• _GIVEN EXERCISE A_: For each statement about the transducer-wheel passage, say yes or no depending on whether it agrees with the passage, and quote the words that decide it. (i) German document DE 102 58 846 A1 describes a device that allows a statement about absolute angular position. (ii) German document DE 102 00 504 7088 A1 centers on errors caused by teeth that are wrongly arranged. (iii) A more precise transducer wheel costs less.
• _GIVEN EXERCISE B_: Carry on the transducer-wheel passage from its last sentence.

• _ARTICLE_:
**********

German document DE 102 00 504 7088 A1 discusess a method for producing a simulated transducer curve when a marking gap occurs in a transducer disk. In this instance, an additional angular position sequence is extrapolated from the measuring angular position signals, in order to close the gap. The document essentially relates to the extrapolation of angular signals, and does not focus on recording angular velocities. The document particularly does not look at errors that are created by the erroneous arrangement of teeth, but relates to the closing of gaps that come about from completely missing markings of the transducer wheel.
German document DE 102 58 846 A1 discusess a device for recording rotational angles, which makes it possible to make a statement about the absolute angular position. Just as in the previously named document, in this document we shall not look in greater detail at an angular velocity signal error due to imprecisions in the transducer signal.
Consequently, in highly dynamic regulation processes, angular recording mechanisms, according to the related art, have the disadvantage that imprecisions in the transducer wheel lead to unnecessary regulating compensation processes. On the one hand, the unnecessary regulating compensation processes are disadvantageous since they are able to lead to critical peak currents, and on the other hand, an increased precision of the transducer wheel is directly linked to clearly higher costs and greater susceptibility to dirt and deformation.
It is therefore an object of the exemplary embodiments and/or exemplary methods of the present invention to provide an angular recording mechanical system which makes possible a better regulating response, even in the case of dynamic processes.
The exemplary embodiments and/or exemplary methods of the present invention make possible a clear reduction in the error that comes about from imprecisions in the transducer wheel, at the same time, the dynamics not being reduced in response to speed changes. Consequently, one may also use more cost-effective angular transducers, having a transducer wheel that is encumbered with certain manufacturing tolerances. At the same time, the exemplary embodiments and/or exemplary methods of the present invention make possible the immediate recording of actual angular velocity changes, that occur because of an acceleration of the shaft, velocity changes being recorded in full measure and indirectly. Thus, the angular velocity is able to be regulated in highly dynamic fashion, without, however, triggering undesired regulating processes that come about owing to imprecisions in the transducer wheel (and not owing to angular velocity changes).

**********

• _SUPPLIED MATERIAL_:
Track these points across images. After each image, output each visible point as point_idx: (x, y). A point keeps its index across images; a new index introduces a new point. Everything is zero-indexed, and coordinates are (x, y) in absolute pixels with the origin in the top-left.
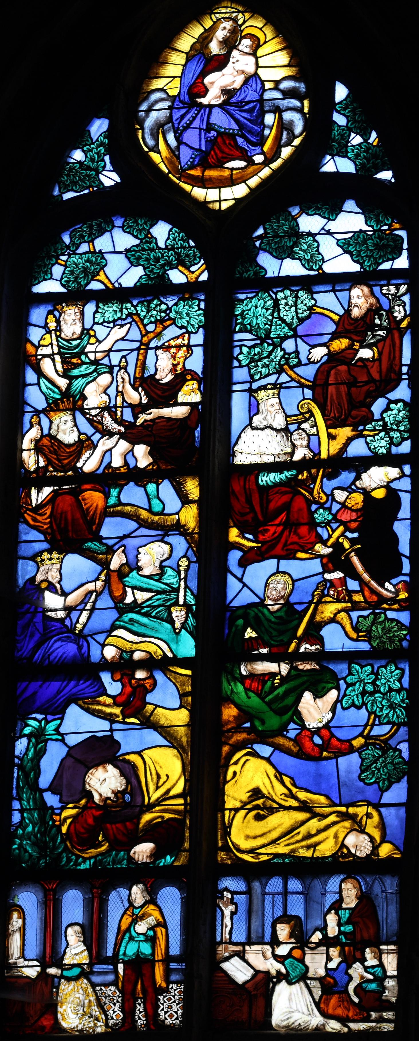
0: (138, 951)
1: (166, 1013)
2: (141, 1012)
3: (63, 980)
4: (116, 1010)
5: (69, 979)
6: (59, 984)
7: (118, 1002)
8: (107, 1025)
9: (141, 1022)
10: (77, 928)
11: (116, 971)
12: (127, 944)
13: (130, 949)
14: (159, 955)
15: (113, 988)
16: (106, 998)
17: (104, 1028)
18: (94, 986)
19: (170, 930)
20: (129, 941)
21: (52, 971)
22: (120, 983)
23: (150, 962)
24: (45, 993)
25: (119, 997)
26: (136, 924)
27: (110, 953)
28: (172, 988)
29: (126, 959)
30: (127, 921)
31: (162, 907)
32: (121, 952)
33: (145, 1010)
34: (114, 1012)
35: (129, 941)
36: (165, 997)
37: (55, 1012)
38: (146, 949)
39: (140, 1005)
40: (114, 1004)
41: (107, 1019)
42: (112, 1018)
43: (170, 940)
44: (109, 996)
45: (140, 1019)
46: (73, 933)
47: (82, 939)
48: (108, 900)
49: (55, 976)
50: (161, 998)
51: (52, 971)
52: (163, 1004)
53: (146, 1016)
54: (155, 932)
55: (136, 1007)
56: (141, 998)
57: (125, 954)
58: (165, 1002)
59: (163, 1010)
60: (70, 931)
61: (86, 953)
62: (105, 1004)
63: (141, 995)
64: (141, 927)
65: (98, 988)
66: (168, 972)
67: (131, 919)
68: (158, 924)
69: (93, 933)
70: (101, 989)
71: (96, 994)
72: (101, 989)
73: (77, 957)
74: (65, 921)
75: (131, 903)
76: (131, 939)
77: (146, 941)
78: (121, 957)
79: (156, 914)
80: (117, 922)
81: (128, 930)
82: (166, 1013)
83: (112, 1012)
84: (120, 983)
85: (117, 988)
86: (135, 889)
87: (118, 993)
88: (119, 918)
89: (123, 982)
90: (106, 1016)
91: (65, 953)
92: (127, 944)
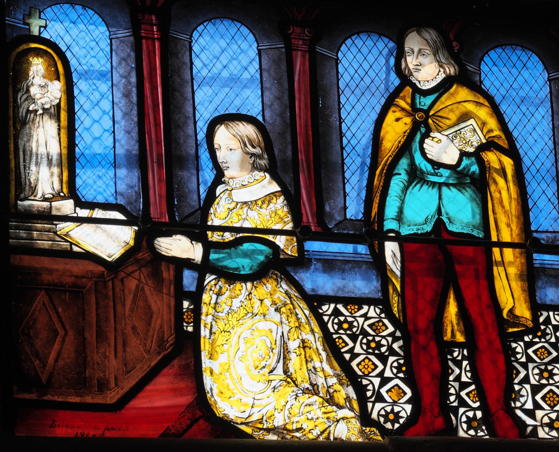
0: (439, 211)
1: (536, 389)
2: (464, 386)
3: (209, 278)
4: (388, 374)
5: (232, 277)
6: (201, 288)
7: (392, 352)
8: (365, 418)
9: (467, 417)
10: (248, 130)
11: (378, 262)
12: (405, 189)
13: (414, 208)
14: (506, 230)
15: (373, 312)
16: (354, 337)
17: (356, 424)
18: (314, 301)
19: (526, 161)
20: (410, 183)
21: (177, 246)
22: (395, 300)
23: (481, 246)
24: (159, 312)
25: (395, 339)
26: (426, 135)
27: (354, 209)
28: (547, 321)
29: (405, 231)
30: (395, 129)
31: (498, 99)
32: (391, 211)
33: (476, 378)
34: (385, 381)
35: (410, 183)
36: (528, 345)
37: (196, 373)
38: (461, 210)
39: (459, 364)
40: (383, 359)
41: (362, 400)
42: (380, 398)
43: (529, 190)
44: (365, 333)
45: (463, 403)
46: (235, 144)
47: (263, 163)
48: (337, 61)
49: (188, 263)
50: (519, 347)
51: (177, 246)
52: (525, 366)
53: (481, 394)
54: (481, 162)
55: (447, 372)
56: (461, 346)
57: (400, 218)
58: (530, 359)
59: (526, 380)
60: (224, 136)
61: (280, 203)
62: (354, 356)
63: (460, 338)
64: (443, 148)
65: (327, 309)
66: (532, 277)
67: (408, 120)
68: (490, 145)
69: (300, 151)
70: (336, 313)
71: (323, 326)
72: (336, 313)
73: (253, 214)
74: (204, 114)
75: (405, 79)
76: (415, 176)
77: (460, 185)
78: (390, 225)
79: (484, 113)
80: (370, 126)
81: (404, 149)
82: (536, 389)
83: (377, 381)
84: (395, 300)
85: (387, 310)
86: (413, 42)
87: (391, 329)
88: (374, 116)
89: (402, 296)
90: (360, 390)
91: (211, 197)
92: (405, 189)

**********

• _EXERCISE RESULT A_:
(i) Yes: "which makes it possible to make a statement about the absolute angular position"
(ii) No: "The document particularly does not look at errors that are created by the erroneous arrangement of teeth"
(iii) No: "an increased precision of the transducer wheel is directly linked to clearly higher costs"

• _EXERCISE RESULT B_:
The concept on which the exemplary embodiments and/or exemplary methods of the present invention is based is not to pass on directly the temporally discrete angular position signals, or rather the angular velocities calculated from them. In the case of deviations between two successive recording points in time (which are associated with successive angular positions), the latter are not passed on directly as a new value in the form of a stair-like step change, but, according to the present invention, an angular velocity signal curve is output which rises or drops continuously between two successive angular positions, corresponding to the sign of the angular velocity difference. Consequently, the temporally discretely recorded angular velocity is reproduced, however, not as a sequence of discontinuous curves, but as a continuously rising or falling line.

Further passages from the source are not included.